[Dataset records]
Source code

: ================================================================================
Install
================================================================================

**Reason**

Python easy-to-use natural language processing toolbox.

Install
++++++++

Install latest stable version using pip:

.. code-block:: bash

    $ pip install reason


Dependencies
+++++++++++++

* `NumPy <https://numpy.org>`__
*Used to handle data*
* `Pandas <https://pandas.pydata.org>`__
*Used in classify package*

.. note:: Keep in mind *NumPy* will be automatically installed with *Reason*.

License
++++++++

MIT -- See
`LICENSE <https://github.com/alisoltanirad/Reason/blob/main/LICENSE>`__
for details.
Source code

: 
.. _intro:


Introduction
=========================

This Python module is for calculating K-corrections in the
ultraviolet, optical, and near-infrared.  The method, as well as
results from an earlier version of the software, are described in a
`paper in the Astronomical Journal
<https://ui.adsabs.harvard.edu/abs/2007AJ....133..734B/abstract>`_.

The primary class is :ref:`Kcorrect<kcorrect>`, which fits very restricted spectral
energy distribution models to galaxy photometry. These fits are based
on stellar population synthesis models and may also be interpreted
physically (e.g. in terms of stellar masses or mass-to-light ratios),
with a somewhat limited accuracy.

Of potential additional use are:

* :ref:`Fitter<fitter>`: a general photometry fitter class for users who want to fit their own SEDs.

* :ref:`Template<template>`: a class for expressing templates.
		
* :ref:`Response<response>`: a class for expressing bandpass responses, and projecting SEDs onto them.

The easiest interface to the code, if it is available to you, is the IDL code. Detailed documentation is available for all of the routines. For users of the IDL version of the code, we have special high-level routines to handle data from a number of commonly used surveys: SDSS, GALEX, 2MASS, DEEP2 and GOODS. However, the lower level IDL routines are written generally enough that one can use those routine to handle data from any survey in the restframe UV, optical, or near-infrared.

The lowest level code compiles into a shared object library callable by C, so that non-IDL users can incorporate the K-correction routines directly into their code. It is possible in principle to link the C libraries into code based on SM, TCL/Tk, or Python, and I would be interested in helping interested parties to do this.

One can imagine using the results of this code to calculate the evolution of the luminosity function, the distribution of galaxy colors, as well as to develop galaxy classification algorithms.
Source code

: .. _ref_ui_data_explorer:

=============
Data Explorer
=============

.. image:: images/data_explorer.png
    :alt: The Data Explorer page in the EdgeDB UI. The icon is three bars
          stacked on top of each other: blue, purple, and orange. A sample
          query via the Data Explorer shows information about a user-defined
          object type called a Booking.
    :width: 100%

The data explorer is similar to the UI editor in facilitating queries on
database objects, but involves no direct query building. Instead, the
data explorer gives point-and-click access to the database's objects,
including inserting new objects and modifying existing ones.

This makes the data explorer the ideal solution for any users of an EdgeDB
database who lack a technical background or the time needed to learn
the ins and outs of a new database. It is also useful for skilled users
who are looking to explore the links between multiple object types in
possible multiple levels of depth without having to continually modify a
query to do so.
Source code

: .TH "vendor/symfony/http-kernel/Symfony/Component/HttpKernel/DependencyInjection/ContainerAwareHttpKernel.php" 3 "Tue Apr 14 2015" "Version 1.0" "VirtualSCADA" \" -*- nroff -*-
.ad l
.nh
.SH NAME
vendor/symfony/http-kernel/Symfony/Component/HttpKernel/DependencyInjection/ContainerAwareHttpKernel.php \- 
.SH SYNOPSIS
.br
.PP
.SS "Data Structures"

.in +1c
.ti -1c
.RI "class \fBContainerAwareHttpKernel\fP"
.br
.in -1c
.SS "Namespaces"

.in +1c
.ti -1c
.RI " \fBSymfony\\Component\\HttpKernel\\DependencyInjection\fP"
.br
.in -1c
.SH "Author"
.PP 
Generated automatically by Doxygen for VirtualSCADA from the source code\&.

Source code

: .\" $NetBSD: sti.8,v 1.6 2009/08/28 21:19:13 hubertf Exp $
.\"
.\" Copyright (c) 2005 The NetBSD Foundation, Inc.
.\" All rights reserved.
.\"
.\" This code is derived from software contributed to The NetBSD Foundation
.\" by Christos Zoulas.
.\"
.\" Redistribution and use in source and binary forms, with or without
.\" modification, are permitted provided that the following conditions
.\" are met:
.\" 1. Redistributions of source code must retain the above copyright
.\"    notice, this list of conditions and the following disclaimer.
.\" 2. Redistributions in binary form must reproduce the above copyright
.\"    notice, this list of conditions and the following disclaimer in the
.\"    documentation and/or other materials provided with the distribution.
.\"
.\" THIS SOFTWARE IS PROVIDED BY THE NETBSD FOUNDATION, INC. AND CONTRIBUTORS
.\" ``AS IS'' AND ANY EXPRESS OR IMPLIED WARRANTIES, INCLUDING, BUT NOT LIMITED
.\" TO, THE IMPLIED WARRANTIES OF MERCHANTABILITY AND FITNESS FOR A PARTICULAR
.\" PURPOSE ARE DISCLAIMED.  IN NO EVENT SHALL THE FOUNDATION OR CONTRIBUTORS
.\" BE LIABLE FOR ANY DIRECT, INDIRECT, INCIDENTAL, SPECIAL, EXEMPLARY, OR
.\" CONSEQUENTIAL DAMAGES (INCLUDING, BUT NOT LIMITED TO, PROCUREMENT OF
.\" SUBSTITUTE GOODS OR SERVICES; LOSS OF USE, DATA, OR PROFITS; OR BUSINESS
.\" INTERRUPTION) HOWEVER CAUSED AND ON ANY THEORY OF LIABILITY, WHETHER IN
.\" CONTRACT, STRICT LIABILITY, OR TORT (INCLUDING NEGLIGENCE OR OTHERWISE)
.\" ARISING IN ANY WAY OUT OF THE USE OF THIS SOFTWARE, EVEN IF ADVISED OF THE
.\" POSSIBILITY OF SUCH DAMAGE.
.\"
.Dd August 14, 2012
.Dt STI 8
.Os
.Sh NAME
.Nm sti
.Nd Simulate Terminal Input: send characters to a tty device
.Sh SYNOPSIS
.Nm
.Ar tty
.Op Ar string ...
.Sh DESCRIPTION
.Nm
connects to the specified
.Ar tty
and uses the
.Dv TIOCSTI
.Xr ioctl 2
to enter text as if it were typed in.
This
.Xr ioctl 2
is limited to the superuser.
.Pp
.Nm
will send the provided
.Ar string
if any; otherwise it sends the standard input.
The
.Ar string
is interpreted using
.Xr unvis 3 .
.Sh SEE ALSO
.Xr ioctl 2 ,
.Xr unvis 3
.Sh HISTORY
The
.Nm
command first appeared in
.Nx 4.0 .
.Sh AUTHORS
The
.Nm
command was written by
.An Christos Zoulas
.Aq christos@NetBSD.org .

→ Request
Only the lines that hold the word "NumPy" are wanted; each should be pulled from the records.

→ Task solution
* `NumPy <https://numpy.org>`__
.. note:: Keep in mind *NumPy* will be automatically installed with *Reason*.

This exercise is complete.